Records for processing =
########
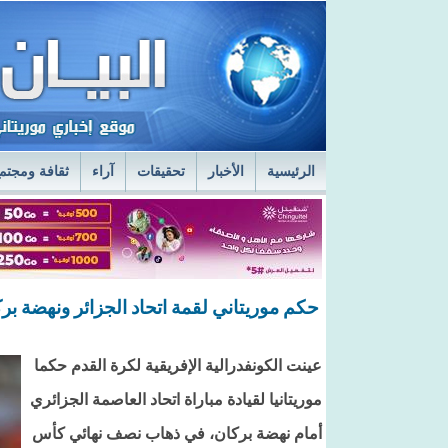
الرئيسية
الأخبار
تحقيقات
آراء
ثقافة ومجتم
السفير الروسي في نواكشوط يزور مركز الصحراء
ا
قائد أركان الجيوش يعاين الخدمات الطبية في المستش
حكم موريتاني لقمة اتحاد الجزائر ونهضة بر
عينت الكونفدرالية الإفريقية لكرة القدم حكما
موريتانيا لقيادة مباراة اتحاد العاصمة الجزائري
أمام نهضة بركان، في ذهاب نصف نهائي كأس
########
Your task =
Work out how many lines of the data above hold the word "اتحاد", and write only the count.

Result of the task =
2